What needs to be done: Can you retype, word for word, only the lines in the rows below from the line with "state / province: Carchi" to the line with "state / province: Chiriqui", including both of those lines?

Collection entries:
──────────────────────────────

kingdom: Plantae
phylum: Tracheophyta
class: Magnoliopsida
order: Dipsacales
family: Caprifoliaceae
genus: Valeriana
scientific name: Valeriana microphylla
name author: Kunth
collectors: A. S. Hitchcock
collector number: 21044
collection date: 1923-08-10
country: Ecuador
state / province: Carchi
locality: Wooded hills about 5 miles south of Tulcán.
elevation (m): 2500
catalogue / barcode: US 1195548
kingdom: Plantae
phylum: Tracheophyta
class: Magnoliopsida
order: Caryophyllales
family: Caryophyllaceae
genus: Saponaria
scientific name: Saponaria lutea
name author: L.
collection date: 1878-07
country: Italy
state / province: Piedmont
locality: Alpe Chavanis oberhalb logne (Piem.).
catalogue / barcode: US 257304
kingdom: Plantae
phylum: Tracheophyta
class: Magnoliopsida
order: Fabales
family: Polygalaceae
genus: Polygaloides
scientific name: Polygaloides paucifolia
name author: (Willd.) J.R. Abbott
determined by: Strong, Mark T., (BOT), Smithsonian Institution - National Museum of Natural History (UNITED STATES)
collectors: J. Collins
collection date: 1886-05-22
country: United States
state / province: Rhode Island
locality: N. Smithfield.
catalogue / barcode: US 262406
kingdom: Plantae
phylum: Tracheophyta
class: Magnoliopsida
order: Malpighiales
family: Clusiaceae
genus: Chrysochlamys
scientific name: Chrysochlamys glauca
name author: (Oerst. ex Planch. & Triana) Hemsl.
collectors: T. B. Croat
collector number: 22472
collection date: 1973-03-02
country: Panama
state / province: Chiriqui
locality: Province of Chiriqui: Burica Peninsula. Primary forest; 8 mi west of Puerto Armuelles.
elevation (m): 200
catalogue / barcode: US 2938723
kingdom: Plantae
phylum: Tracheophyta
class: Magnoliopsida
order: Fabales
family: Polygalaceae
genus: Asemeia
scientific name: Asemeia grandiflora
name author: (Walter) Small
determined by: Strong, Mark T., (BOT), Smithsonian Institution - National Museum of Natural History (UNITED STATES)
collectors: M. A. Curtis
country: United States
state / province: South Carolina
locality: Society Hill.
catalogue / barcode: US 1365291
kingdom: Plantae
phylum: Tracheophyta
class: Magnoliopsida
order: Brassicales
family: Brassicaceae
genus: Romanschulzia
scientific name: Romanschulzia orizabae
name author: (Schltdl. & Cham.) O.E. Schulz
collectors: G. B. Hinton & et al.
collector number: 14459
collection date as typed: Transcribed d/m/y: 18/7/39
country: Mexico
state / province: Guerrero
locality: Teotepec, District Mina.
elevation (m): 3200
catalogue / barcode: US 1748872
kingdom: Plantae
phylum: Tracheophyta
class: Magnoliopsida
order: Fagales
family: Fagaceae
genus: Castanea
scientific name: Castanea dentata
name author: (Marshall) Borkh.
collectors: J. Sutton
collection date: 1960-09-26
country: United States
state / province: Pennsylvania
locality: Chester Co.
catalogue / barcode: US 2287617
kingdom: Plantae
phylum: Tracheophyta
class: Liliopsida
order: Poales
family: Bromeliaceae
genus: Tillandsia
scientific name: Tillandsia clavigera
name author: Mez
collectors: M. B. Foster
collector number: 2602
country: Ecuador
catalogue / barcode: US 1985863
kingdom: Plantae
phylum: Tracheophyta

──────────────────────────────

Result below:
state / province: Carchi
locality: Wooded hills about 5 miles south of Tulcán.
elevation (m): 2500
catalogue / barcode: US 1195548
kingdom: Plantae
phylum: Tracheophyta
class: Magnoliopsida
order: Caryophyllales
family: Caryophyllaceae
genus: Saponaria
scientific name: Saponaria lutea
name author: L.
collection date: 1878-07
country: Italy
state / province: Piedmont
locality: Alpe Chavanis oberhalb logne (Piem.).
catalogue / barcode: US 257304
kingdom: Plantae
phylum: Tracheophyta
class: Magnoliopsida
order: Fabales
family: Polygalaceae
genus: Polygaloides
scientific name: Polygaloides paucifolia
name author: (Willd.) J.R. Abbott
determined by: Strong, Mark T., (BOT), Smithsonian Institution - National Museum of Natural History (UNITED STATES)
collectors: J. Collins
collection date: 1886-05-22
country: United States
state / province: Rhode Island
locality: N. Smithfield.
catalogue / barcode: US 262406
kingdom: Plantae
phylum: Tracheophyta
class: Magnoliopsida
order: Malpighiales
family: Clusiaceae
genus: Chrysochlamys
scientific name: Chrysochlamys glauca
name author: (Oerst. ex Planch. & Triana) Hemsl.
collectors: T. B. Croat
collector number: 22472
collection date: 1973-03-02
country: Panama
state / province: Chiriqui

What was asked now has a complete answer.